First loves defied the divorce rate, too: 78% of reunited happily and remained in love over many years of marriage, with divorce a minimal 1.5%. Time and tide had not ravaged those early, intense feelings: 71% reported that compared to all their other loves in the past, the first love reunion was their most intense romance of all.

Why these rekindled romances endure is simple, according to Kalish: a shared history forms a powerful bond. “The couples grew up together; they spent their formative years together, and developed their identities with each other,” she says. The romances benefited from good friendships, too. “Many of my couples had not been in actual romances the first time. They were just friends, sometimes very young friends, like 8 or 9 years old. The shared roots are the important factor; old friends make us feel comfortable and we can talk about old times. It’s very healing to reunite.”

Kalish repeated her survey after the Internet made quick work of people-searching. “The Internet is creating these couples,” says Kalish. “Lost loves who would not have looked for each other earlier are now brought together through websites like Reunion.com.”

And therein looms a dark dilemma. “There is a decidedly detrimental and unexpected consequence to looking for a lost love online,” she cautions, and that is the destruction of existing marriages, often happy ones. In her first wave of research, Kalish says the affair rate among the couples was 30%; in her Internet-era study, that jumped to 62%.

“These already married participants had not gone looking for trouble,” Kalish says. But the scenario often played out in a predictable way.
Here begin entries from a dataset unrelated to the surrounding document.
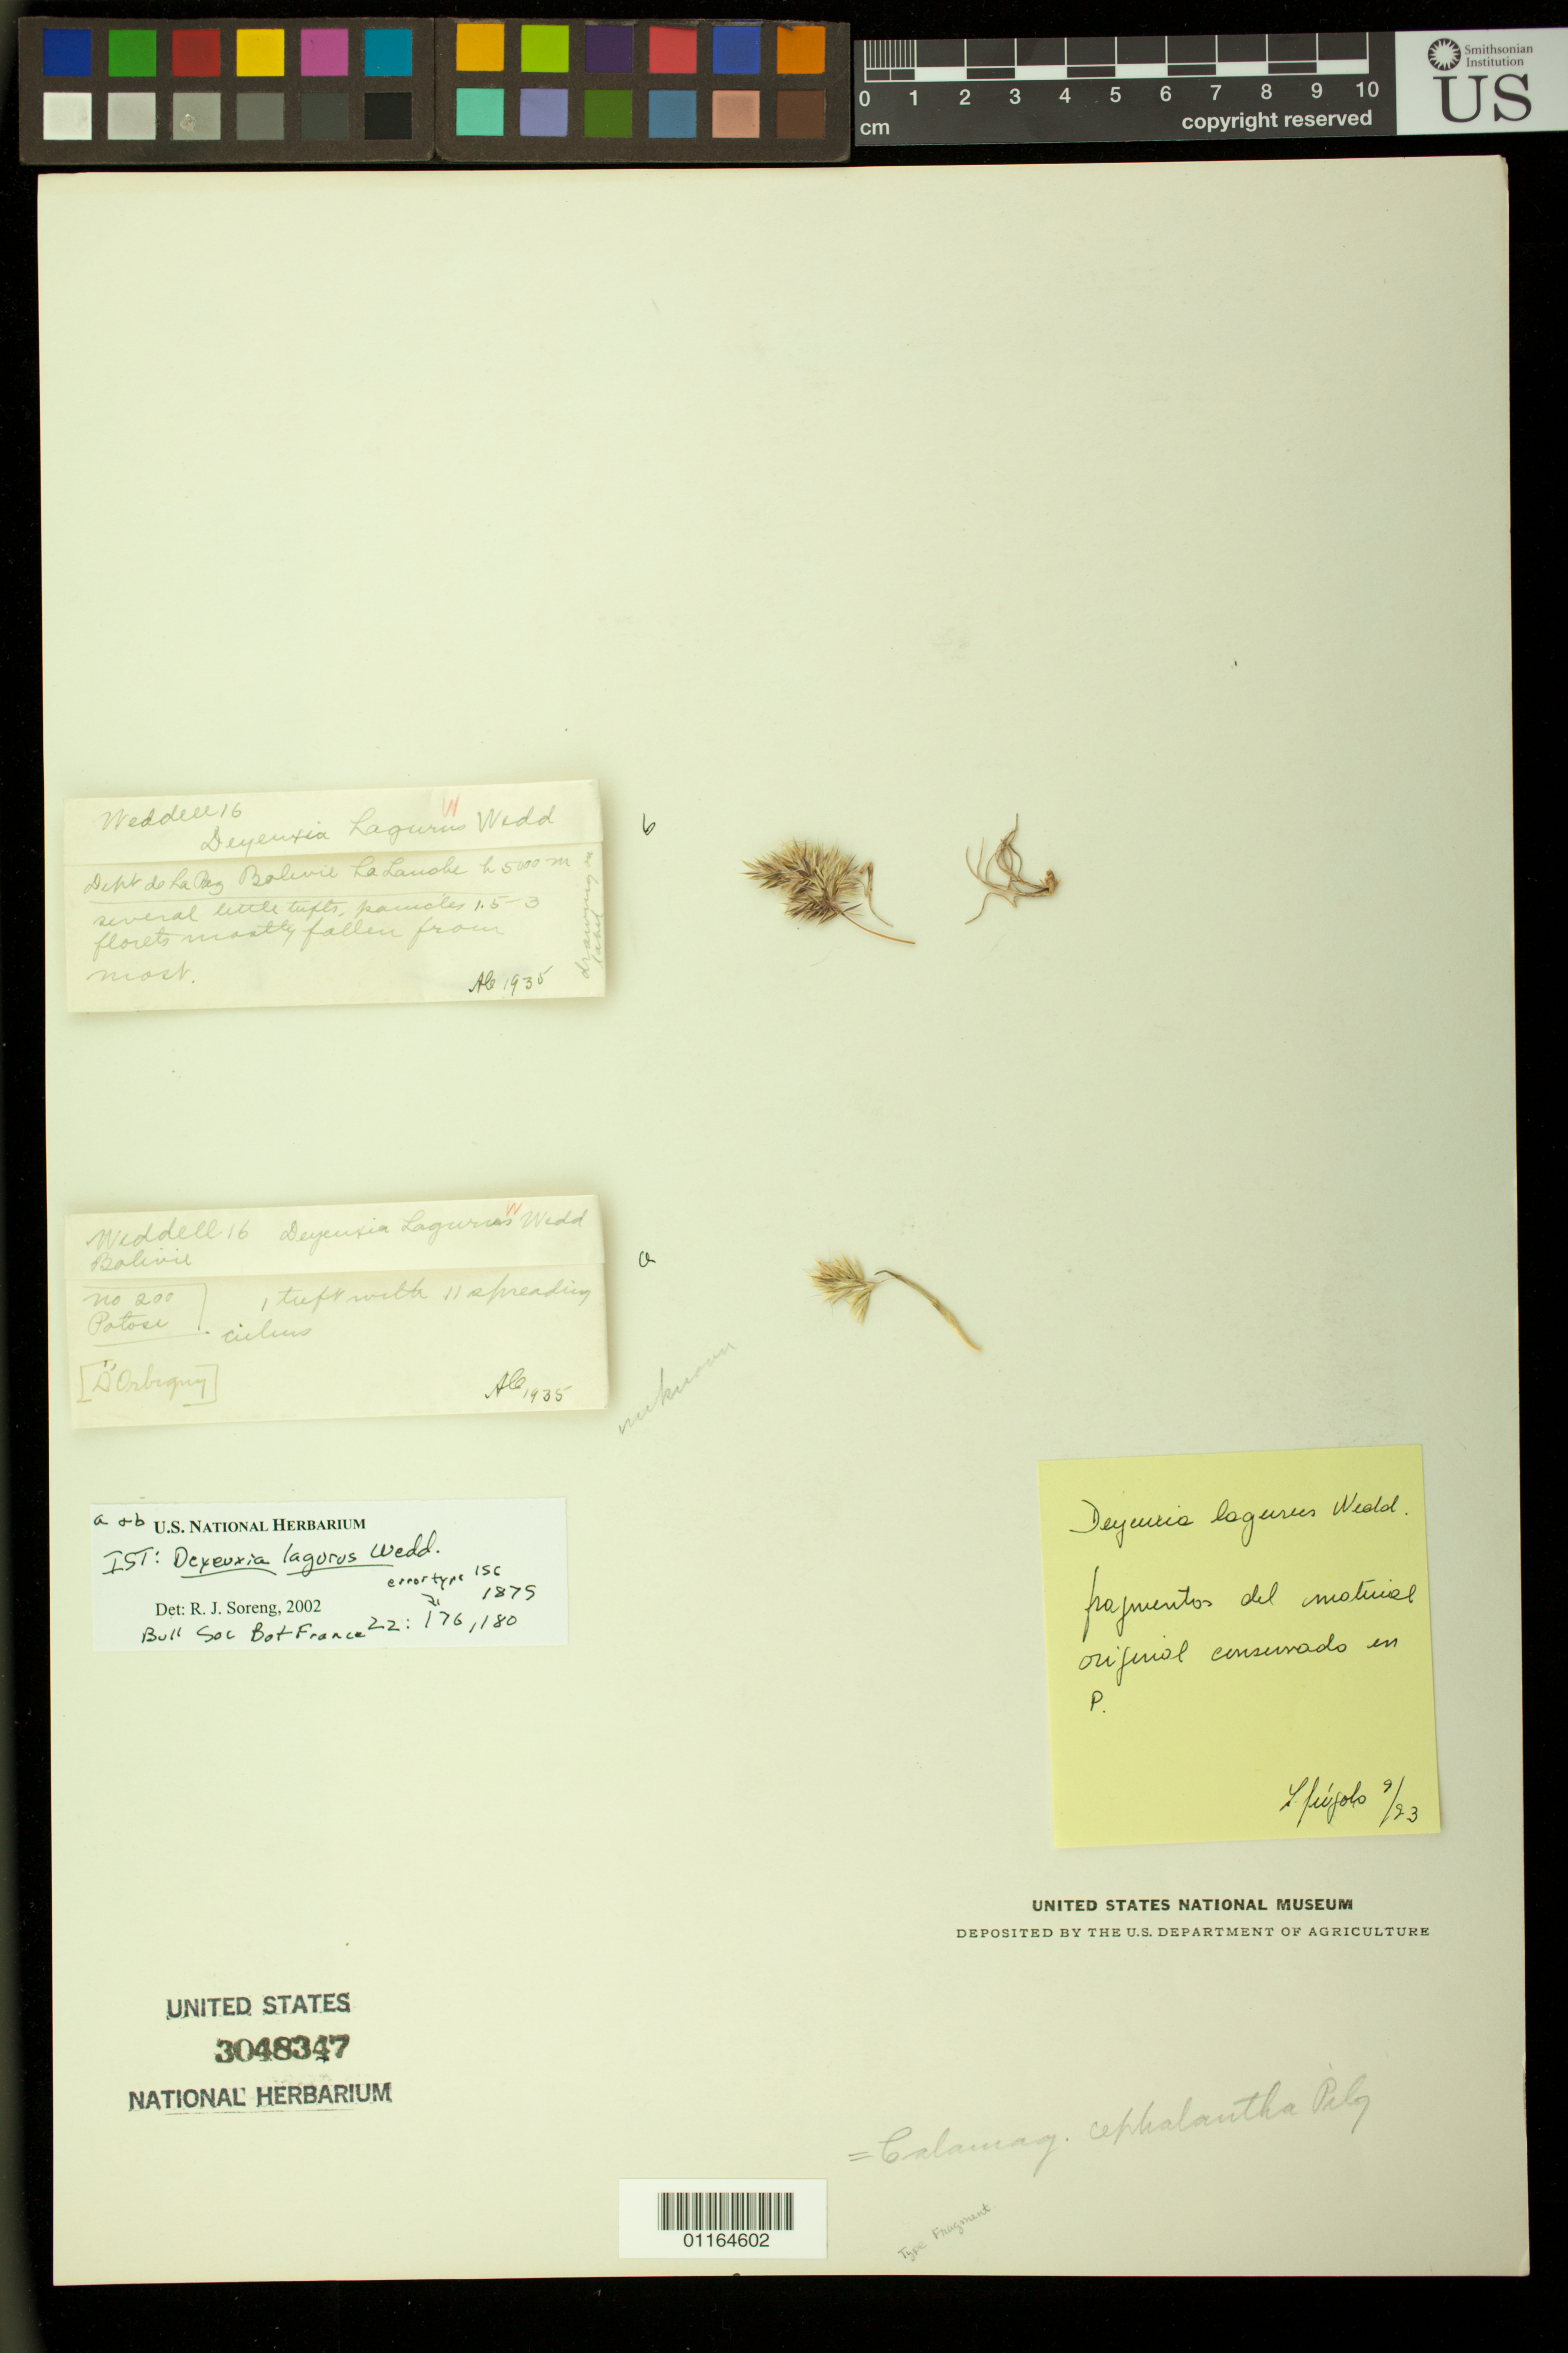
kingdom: Plantae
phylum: Tracheophyta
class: Liliopsida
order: Poales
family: Poaceae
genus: Deyeuxia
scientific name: Deyeuxia lagurus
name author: Wedd.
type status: Isosyntype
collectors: H. A. Weddell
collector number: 16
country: Bolivia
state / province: La Paz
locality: La Paz, La Lanche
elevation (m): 500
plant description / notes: Fragmentary materia of type specimen(s) ex herb. Vienna (?)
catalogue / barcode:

One lost love contacted another, and even though that person was married, an affair ensued. “These people did not expect the reappearance of a lost love to carry such a wallop. They thought they could merely catch up on old times, get ‘closure,’ or see an old friend.”

What’s the difference between a person who sends that first, inquiring email and the one who doesn’t? The non-re-kindlers, as Kalish calls them, were older when they dated their first loves than the re-kindlers; they had much shorter first-love romances and took less time to recover emotionally from the breakup; they’d separated from their first loves because they weren’t getting along, or had different expectations, or there was physical, sexual or substance abuse, compared to the re-kindlers’ situational factors (left for college or the military; parental disapproval, etc.). A full 70% of the non-re-kindlers said they would not try reunions with their first loves, even if they could.

The new study participants didn’t enjoy the same reunion success as the first—that number plummeted to 56% from 72% in the initial study—because most of the people who had affairs did not leave their marriages. “For the few reunited lost loves who did leave their marriages to marry each other, they had no regrets and the divorce rate was .4%. They took years to carefully consider this decision. But there was lingering pain, nonetheless,” Kalish says. Some could no longer live with their children; others lost their community standing and friendships; others took a financial hit as they divided businesses and assets with ex-spouses. And there was the enduring guilt about hurting innocent people—the children and the jilted spouse. 

Kalish points out a telling difference between re-kindlers and a garden-variety affair. In an ordinary affair, the couple has no history together and may not know each other well. It’s more about excitement. But lost and found loves share a history and know each other deeply even after so much time has passed. If their original relationship was interrupted by external factors, they seek the control they lacked the first time around, when situations or parents broke the relationship. For those who want to leave lost-love reunions, “It’s very hard,” she says. “I would liken it for some people to an addiction, where you have to do it one day at a time and cold turkey. Any kind of backsliding, you’re back to square one, just like the alcoholic.”

While reuniting with your first love might work well for people who are single, widowed or divorced and had a good relationship the first time around, Kalish cautions that people who are not planning to leave their marriages should avoid the first love reunion. “If one is married just don’t do it,” she says. “Odds are pretty high you’re going to be devastated.”